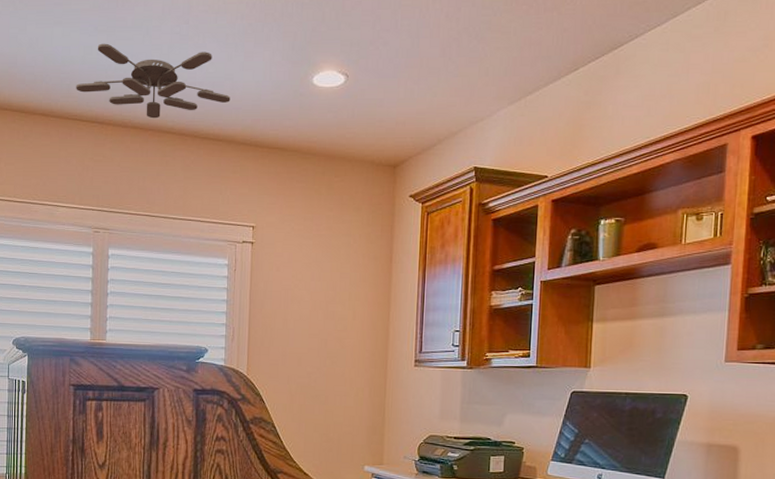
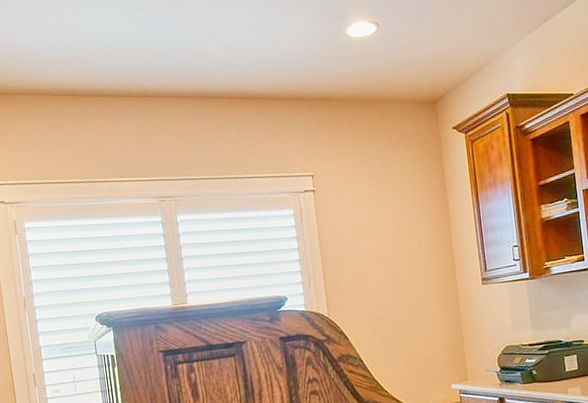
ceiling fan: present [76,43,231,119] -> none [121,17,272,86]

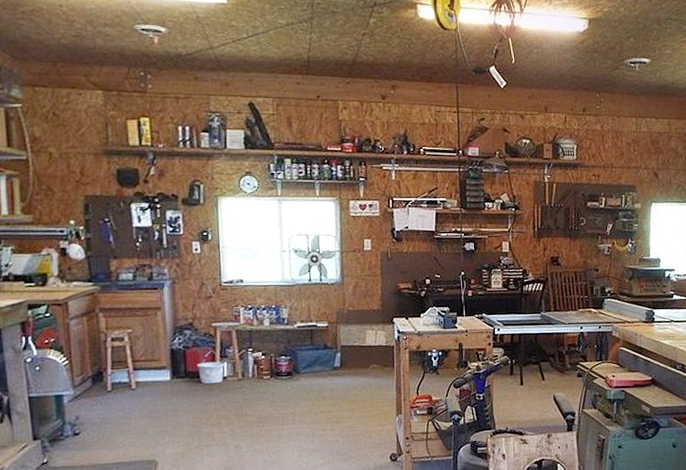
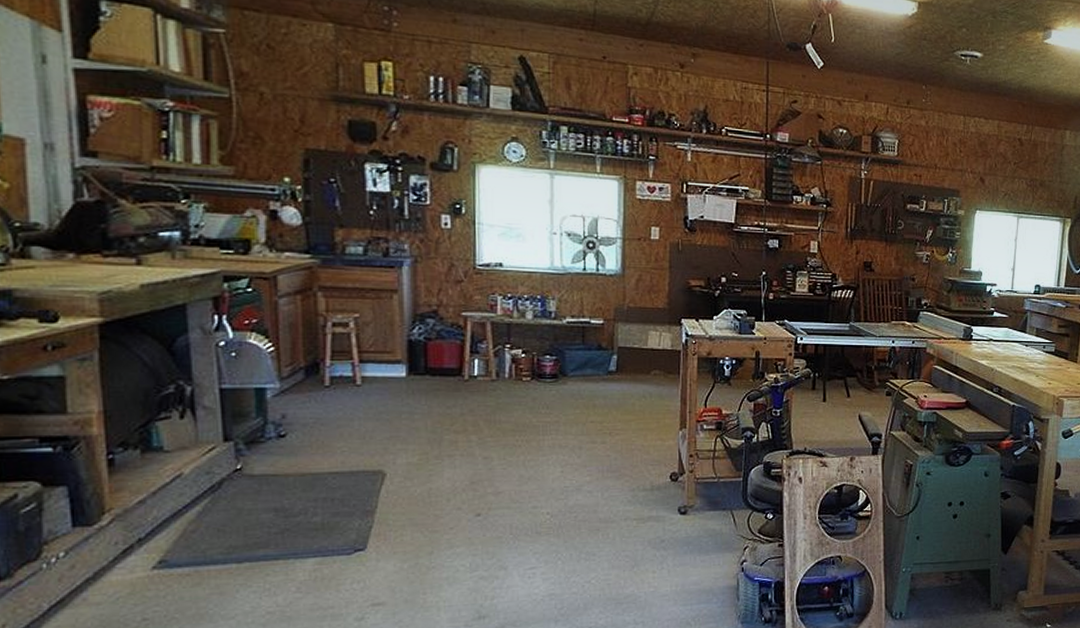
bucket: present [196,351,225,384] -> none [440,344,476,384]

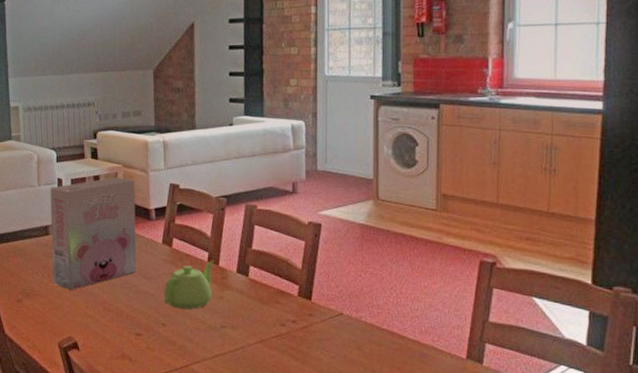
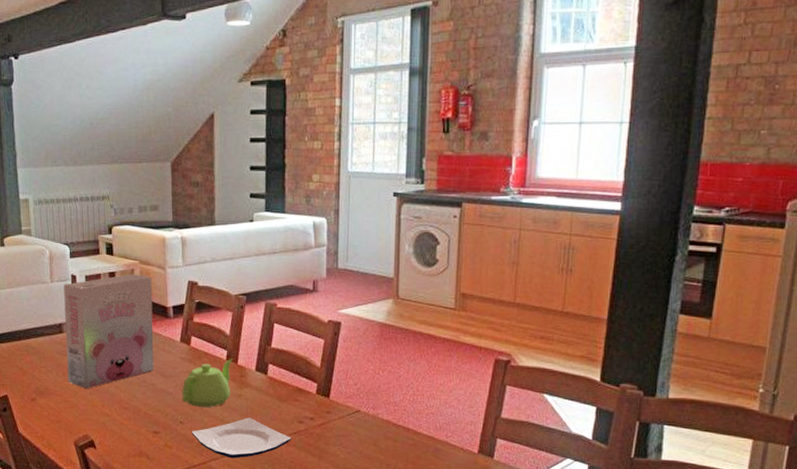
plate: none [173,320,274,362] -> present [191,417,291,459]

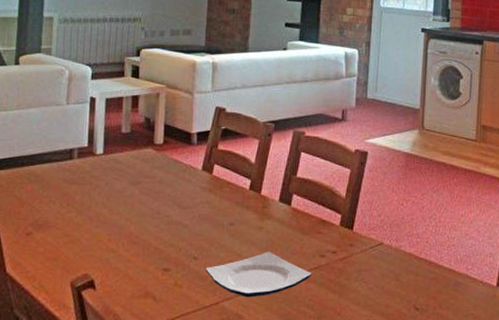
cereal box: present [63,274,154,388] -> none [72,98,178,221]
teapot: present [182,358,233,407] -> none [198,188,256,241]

===

#### WHAT TO DO:
Go through the records and repeat each one exactly, skipping anything that is a picture.

#### WRITTEN SOLUTION:
ceiling fan: present [76,43,231,119] -> none [121,17,272,86]

bucket: present [196,351,225,384] -> none [440,344,476,384]

plate: none [173,320,274,362] -> present [191,417,291,459]

cereal box: present [63,274,154,388] -> none [72,98,178,221]
teapot: present [182,358,233,407] -> none [198,188,256,241]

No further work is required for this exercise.